Pourquoi est-ce que le Conseil fédéral – mais d’autres chef d’Etat aussi, semble-t-il – a accepté de décharger les producteurs de vaccins de toute responsabilité pour les dommages collatéraux que les vaccins pourraient éventuellement causer ?

Réponse d’un parlementaire : « c’est normal sinon jamais ces boîtes n’auraient accepté de mettre si vite des vaccins sur le marché et de plus à si large échelle. Normalement on vaccine quelques centaines de milliers de personnes et on attend quelques années pour s’assurer qu’il n’y a pas d’effets secondaires importants. S’il y avait de gros problèmes, avec les vaccins actuels, jamais ces boîtes ne pourraient les assumer ». Cela signifie-t-il que les vaccins sont mis sur le marché au corps défendant des producteurs ?

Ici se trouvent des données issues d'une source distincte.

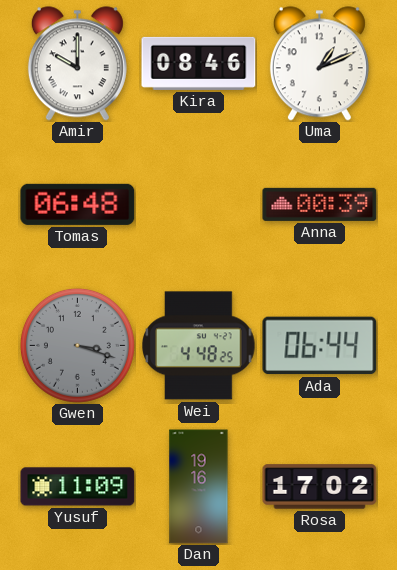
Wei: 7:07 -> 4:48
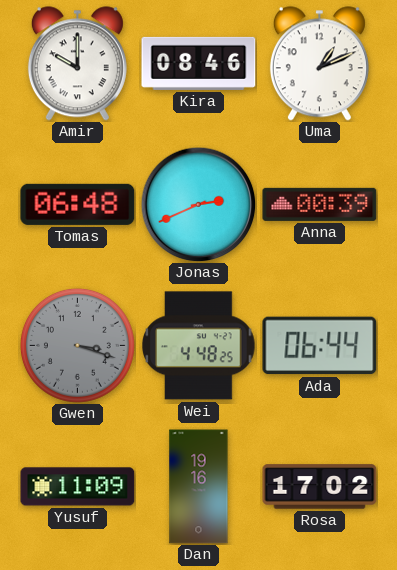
Jonas: none -> 2:41
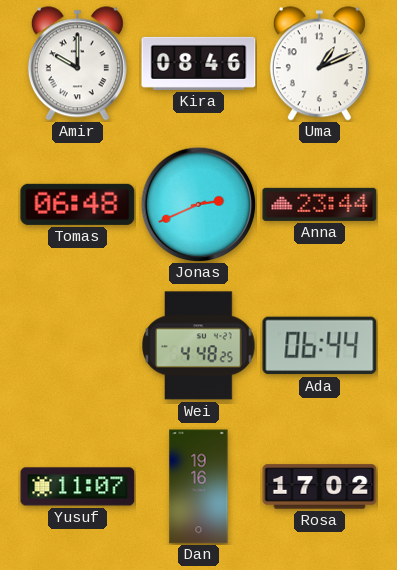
Anna: 00:39 -> 23:44
Gwen: 3:18 -> none
Yusuf: 11:09 -> 11:07
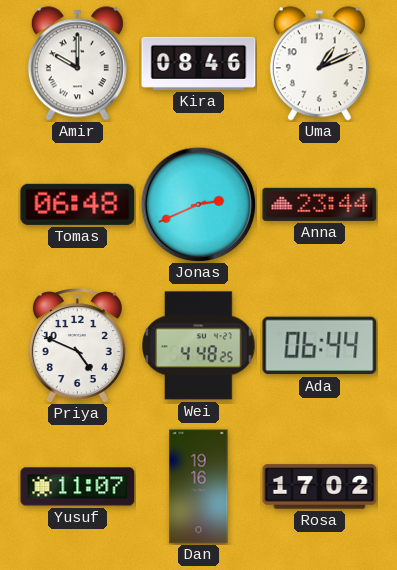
Priya: none -> 4:49
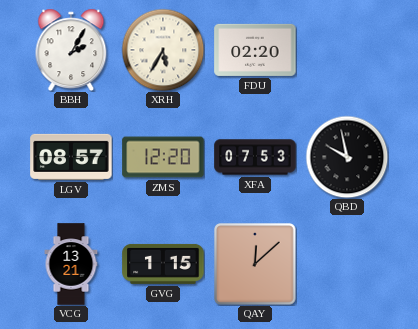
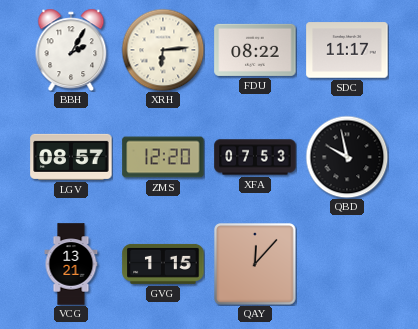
XRH: 5:35 -> 6:14
FDU: 02:20 -> 08:22
SDC: none -> 11:17
QAY: 12:08 -> 12:07
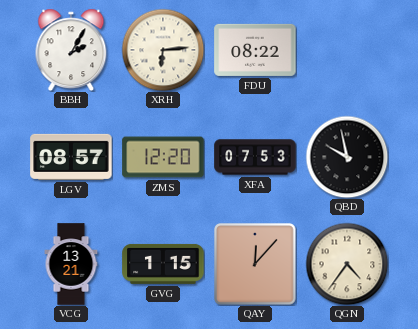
SDC: 11:17 -> none
QGN: none -> 4:36
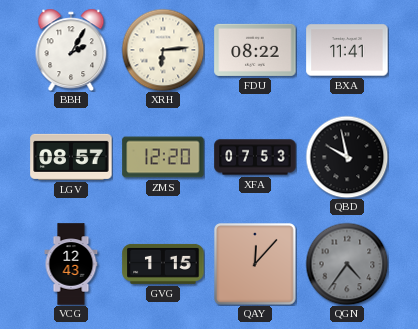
BXA: none -> 11:41
VCG: 13:21 -> 12:43
QGN dial: cream -> grey
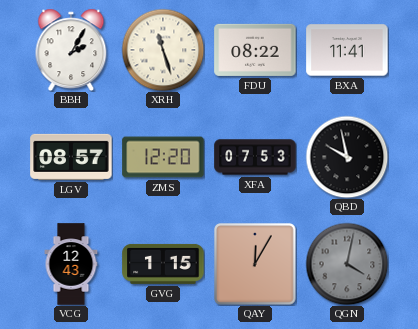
XRH: 6:14 -> 11:27
QAY: 12:07 -> 12:05
QGN: 4:36 -> 4:02
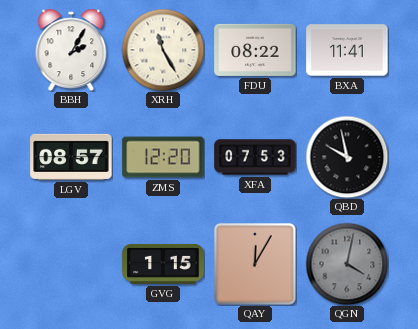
XRH: 11:27 -> 11:25
VCG: 12:43 -> none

N’y a-t-il aucun moyen de parer au plus pressé grâce à des médicaments existants afin d’atténuer les risques d’aggravation pour les malades ? Cette catégorie de recherche ou de découverte permettrait peut-être de laisser plus de temps et de liberté de choix en matière de vaccination sans mettre en danger la population ni exiger le maintien, voire l’aggravation des mesures de privation de liberté. Aux informations du soir du 5 mars, sur la RTS, M. Pugin, médecin chef des HUG, a dit qu’on avait trouvé des moyens de diminuer un peu les cas de mortalité en hôpital. C’est une bonne nouvelle. Espérons que les recherches s’intensifieront de ce côté aussi.

Mais il est clair que toutes ces questions, posées par une non-scientifique, sont sans doute dénuées de pertinence, juste tolérées au nom de la liberté d’expression.